Grosz museum in bougie Schöneberg house
Another sign that Berlin’s de facto red light district will soon no longer be Berlin’s red light district: A museum to dada artist and city native George Grosz will open in May in an old gas station on Bülowstraße. The derelict Schöneberg Shell station was bought by gallerist Juerg Judin several years ago and converted to his private residence - he constructed space for his collection next door. You’ve probably seen the site - giant white walls and tall trees were installed to separate the gallerist and his architectural heirloom from the prostitution and drug use of the Kurfürstenstrasse neighborhood. The station had been a highlight in a bleak space before it was hidden from all of us.

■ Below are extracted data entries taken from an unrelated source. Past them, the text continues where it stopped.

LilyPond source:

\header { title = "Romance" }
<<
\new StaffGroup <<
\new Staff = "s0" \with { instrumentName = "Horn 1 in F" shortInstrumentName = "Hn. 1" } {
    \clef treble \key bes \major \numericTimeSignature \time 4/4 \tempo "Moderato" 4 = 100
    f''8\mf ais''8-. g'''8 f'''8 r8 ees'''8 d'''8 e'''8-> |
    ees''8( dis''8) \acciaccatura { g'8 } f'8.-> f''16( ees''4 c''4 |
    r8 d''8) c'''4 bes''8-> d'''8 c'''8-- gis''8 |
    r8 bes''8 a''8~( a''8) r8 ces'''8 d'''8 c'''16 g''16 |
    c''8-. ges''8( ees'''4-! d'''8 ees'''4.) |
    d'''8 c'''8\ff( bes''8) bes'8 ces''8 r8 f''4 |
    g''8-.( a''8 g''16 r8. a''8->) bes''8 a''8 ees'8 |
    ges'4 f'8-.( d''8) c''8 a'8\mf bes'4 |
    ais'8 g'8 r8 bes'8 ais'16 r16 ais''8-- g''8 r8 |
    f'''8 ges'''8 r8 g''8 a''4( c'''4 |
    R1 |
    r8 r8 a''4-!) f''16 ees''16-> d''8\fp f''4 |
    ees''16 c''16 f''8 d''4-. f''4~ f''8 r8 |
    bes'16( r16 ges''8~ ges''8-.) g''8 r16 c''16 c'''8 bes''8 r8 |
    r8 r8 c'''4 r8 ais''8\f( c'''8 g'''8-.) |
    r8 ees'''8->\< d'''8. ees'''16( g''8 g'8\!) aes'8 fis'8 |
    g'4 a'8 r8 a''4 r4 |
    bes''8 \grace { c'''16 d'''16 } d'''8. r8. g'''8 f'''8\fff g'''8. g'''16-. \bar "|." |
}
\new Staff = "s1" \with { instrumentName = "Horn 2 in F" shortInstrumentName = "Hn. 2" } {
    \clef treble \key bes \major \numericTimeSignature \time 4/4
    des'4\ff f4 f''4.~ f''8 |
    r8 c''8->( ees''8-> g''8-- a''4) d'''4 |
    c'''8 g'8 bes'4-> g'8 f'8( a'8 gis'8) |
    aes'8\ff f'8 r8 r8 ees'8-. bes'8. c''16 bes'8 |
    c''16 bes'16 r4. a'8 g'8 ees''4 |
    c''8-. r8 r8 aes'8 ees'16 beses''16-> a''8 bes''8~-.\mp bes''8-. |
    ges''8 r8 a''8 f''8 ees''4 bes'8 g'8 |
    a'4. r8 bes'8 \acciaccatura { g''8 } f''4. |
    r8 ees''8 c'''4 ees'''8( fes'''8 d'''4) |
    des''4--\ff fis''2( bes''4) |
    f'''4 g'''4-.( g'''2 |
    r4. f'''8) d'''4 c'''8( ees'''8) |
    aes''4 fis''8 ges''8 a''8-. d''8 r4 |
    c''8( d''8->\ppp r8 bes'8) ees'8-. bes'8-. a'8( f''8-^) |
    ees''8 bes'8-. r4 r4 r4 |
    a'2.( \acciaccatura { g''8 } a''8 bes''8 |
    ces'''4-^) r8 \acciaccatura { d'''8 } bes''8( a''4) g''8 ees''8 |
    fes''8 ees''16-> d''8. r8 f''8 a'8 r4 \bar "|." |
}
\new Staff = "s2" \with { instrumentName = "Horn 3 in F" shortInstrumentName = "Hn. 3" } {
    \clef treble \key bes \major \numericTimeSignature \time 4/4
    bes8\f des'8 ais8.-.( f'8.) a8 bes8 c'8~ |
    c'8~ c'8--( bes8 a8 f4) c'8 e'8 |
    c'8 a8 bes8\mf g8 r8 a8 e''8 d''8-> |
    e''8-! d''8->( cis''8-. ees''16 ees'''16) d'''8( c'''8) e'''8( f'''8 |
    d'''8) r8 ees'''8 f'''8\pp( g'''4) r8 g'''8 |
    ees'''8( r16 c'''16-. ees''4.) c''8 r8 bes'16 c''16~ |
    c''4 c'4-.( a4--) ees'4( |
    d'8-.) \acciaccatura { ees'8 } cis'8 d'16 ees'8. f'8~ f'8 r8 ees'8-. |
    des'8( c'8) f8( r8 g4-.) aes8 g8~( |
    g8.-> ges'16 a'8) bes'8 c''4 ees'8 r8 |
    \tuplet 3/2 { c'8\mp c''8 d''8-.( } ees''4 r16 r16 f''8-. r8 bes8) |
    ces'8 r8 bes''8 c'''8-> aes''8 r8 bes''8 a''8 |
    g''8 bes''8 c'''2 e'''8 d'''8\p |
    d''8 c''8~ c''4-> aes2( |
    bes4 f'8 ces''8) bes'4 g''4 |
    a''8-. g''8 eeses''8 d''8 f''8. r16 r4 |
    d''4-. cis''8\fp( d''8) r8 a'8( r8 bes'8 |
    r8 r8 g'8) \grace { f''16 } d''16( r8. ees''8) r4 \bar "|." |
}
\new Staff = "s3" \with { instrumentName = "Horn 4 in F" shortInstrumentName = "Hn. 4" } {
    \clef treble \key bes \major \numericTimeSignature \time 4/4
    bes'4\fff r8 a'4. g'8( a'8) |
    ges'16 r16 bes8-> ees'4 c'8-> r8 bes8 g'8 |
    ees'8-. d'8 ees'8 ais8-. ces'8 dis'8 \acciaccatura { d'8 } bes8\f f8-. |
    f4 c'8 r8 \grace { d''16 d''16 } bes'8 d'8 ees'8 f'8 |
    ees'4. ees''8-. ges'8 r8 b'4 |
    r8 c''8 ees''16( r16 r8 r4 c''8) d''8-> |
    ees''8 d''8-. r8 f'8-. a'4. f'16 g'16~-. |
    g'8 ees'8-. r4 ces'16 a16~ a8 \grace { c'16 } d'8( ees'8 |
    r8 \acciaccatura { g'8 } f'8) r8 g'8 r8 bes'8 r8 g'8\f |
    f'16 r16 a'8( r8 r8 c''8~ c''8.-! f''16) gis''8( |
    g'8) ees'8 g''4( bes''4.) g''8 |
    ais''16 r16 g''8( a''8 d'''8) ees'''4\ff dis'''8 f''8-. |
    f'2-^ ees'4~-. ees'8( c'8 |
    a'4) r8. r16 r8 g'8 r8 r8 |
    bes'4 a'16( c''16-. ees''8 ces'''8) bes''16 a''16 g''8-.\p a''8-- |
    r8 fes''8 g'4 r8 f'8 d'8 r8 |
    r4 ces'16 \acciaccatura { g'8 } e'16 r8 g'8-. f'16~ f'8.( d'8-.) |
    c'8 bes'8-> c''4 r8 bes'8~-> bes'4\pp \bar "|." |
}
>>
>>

The exhibition will run for five years, the Morgenpost reports.
Factoid: Fewer bike rides in 2021
After reaching records in 2020, Berlin’s bike counting stations recorded about 10 percent fewer riders last year. The 18 permanent stations counted 18.5 million bike trips last year, down from 20.7 million in the first year of the pandemic. Two new stations were added in 2022 (Straße der 17. Juni and Karl-Marx-Allee), which bump the figure to 19.3 million last year. None of the stations recorded the same level last year as in 2021.